Random quantum circuits, composed of random unitary gates, serve as canonical models of quantum dynamics. They provide critical insights into the nature of complex quantum many-body systems and have broad technological applications in quantum information. Situated at the intersection of representation theory, graph theory, stochastic processes, and functional analysis, the mathematical theory of random quantum circuits has attracted extensive study, significantly enriching the interplay between quantum information and mathematics.
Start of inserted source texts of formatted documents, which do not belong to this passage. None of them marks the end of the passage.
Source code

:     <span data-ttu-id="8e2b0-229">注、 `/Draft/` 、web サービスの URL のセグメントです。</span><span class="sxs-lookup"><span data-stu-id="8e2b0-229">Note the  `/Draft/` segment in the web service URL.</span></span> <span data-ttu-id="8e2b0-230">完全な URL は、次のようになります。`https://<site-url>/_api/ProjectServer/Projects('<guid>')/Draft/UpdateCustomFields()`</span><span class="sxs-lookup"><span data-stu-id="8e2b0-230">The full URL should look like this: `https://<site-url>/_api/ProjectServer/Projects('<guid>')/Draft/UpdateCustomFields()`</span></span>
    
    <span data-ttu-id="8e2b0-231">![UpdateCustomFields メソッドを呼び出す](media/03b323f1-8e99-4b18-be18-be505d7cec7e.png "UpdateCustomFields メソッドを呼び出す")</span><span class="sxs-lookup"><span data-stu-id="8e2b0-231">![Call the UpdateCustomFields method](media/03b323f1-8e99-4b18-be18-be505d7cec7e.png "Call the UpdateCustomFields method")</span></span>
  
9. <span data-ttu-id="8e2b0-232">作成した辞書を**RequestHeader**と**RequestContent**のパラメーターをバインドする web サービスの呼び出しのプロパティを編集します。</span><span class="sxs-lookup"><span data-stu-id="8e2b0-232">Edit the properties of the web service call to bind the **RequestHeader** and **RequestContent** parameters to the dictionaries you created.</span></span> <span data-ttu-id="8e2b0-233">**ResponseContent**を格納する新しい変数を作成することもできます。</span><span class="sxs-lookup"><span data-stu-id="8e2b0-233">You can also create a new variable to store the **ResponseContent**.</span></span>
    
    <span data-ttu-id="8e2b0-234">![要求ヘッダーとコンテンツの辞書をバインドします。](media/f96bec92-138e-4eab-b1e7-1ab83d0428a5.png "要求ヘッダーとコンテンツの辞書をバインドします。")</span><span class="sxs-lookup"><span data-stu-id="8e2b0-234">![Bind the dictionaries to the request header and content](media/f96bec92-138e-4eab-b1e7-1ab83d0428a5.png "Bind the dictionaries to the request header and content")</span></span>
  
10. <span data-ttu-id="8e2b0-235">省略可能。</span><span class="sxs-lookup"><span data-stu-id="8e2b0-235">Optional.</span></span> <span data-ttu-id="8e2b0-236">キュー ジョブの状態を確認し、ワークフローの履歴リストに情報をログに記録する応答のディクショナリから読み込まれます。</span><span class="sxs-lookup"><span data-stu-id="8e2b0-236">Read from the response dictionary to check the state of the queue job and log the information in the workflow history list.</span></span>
In this talk, I will introduce the theoretical framework, known as the unitary design, to construct random quantum circuits. It can be seen as a special case of stochastic processes on groups, where we pay more attention to the unitary representation of the group on a quantum system and the convergence time to the desired (moments of) distribution. I will first review recent years' progresses in designing generic random circuits. Next, I will focus on unitary designs constrained by continuous and non-Abelian group symmetries, which are physically significant yet mathematically challenging. I will present our recent results on efficiently generating random circuits with and without symmetry constraints. Several illustrative examples and applications, including the dynamics of entanglement and correlation, the growth of quantum complexity, covariant random error correction codes, will be also discussed. Ref: arXiv:2411.04893, arXiv:2411.04898.
报告人简介:Zimu Li is a PhD student at Yau mathematical science center from Tsinghua University. He studies the mathematical theory of quantum information, especially on random quantum circuits and quantum error correction codes. His research works has been accepted and published in leading journals in quantum information including Phys. Rev. X: Quantum and New Journal of Physics: Quantum Information.